--- DATASET RECORDS ---

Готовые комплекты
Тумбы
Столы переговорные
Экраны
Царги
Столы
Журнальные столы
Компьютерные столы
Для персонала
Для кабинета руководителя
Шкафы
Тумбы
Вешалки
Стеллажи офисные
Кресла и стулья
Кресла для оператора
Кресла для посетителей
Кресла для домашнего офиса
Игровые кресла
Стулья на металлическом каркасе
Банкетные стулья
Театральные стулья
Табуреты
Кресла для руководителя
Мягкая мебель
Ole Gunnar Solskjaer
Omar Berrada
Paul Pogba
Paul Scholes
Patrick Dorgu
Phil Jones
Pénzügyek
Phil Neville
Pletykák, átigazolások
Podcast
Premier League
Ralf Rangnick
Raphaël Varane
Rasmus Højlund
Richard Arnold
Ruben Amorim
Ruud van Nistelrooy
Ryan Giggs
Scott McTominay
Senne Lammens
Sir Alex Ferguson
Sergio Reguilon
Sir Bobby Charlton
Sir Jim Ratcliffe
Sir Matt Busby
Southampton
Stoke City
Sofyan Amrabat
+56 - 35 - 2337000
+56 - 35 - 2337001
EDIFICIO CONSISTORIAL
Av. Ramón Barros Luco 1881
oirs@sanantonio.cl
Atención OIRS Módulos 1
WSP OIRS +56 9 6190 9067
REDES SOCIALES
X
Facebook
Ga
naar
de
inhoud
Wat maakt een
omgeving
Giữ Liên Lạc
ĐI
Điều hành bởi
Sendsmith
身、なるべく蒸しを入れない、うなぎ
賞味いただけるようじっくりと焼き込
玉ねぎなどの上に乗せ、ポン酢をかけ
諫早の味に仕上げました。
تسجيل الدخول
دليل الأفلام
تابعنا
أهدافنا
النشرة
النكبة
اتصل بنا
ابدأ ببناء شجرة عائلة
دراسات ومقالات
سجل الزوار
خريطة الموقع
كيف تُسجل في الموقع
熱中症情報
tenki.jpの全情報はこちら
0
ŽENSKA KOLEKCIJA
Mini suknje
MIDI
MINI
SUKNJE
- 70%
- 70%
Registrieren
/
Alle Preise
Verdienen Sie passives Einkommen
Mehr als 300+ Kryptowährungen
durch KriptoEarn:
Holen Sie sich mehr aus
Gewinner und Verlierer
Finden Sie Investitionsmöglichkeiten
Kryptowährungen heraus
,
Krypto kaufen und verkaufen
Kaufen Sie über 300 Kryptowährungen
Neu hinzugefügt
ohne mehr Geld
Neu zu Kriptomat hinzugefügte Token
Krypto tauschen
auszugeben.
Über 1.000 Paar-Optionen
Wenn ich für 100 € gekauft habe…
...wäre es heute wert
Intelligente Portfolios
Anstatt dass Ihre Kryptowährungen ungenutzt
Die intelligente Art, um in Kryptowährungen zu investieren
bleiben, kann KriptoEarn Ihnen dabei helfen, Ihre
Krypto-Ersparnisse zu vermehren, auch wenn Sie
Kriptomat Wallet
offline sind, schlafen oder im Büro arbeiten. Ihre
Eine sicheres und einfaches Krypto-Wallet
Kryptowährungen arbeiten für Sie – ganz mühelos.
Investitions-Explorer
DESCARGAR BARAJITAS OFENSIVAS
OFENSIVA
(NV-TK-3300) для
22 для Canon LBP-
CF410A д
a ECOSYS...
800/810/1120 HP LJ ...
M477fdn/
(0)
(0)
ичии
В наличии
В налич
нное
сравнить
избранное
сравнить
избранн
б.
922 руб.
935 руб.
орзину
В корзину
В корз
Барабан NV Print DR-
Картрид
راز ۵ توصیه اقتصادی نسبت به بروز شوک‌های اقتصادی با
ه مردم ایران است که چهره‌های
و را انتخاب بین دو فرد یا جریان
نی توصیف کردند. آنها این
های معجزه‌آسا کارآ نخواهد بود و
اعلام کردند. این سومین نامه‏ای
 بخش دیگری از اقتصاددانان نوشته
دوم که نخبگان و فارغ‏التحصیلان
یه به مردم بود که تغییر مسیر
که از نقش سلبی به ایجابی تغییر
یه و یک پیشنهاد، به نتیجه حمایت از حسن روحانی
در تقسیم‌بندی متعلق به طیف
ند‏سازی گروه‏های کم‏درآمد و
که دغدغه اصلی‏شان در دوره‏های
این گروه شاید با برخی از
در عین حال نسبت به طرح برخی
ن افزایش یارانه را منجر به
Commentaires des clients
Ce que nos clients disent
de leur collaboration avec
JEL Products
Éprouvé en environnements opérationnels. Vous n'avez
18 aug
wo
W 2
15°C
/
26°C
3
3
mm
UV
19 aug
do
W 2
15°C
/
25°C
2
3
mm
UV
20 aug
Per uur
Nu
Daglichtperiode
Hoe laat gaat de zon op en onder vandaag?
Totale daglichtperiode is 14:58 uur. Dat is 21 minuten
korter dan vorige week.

---

• [PROBLEM TO WORK ON] With "Wallet" as the search string, filter the records and return each line that has it.

• [EXERCISE ANSWER]
Kriptomat Wallet
Eine sicheres und einfaches Krypto-Wallet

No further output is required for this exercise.